SeguendoLa, Presidente, abbiamo riposto la nostra fiducia non solo nel Suo operato, ma anche nella Sua capacità di farsi interprete della profonda esigenza di rinnovamento del Paese.
L’astensione dei Parlamentari di Futuro e Libertà costituisce a nostro giudizio un gravissimo errore, l’assenza cioè della capacità di assunzione di responsabilità promessa oltre che una innegabile contraddizione con le premesse stesse della nascita e costituzione del Nostro Partito.
Abbiamo perso un’altra preziosa ed irripetibile occasione per segnare la nostra distanza da certo malcostume ed abbiamo, di contro, offerto il fianco ad asprissime e legittime critiche da parte del Paese ma, soprattutto, si è deluso quel genuino elettorato di Futuro e Libertà che ogni giorno si fa propugnatore e testimone dei valori della legalità , della giustizia e dell’eguaglianza.

▬▬▬

- COMPITI DA SVOLGERE -
1. Nella pagina, quale scelta dei parlamentari di Futuro e Libertà viene definita un gravissimo errore?
2. Ricopia dalla pagina il tratto che va da "SeguendoLa, Presidente, abbiamo" fino a "del Nostro Partito.".

- DATI FORNITI -

▬▬▬

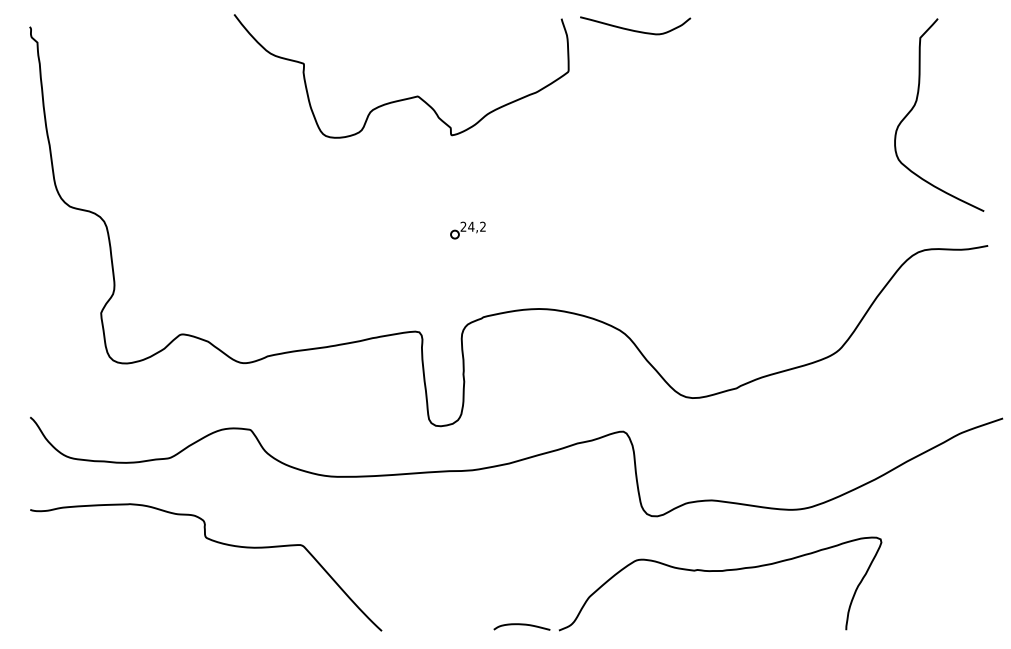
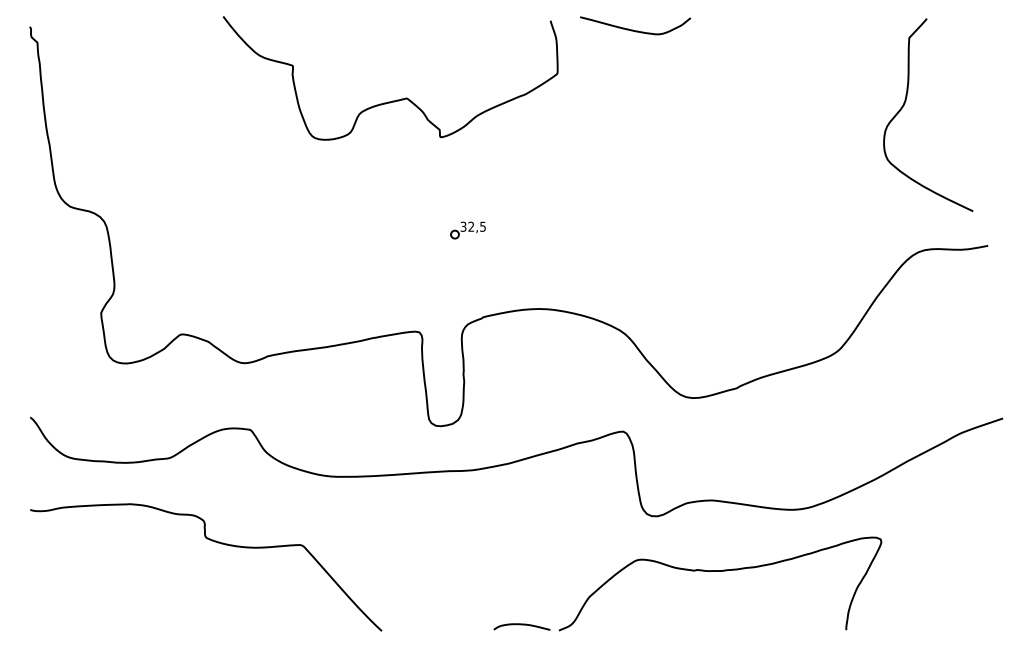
curve at (403, 98) position: (403, 98) -> (392, 100)
curve at (916, 103) position: (916, 103) -> (905, 103)
text at (472, 226): 24,2 -> 32,5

▬▬▬

- COMPITI RISOLTI -
1. La loro astensione.

2.
SeguendoLa, Presidente, abbiamo riposto la nostra fiducia non solo nel Suo operato, ma anche nella Sua capacità di farsi interprete della profonda esigenza di rinnovamento del Paese.
L’astensione dei Parlamentari di Futuro e Libertà costituisce a nostro giudizio un gravissimo errore, l’assenza cioè della capacità di assunzione di responsabilità promessa oltre che una innegabile contraddizione con le premesse stesse della nascita e costituzione del Nostro Partito.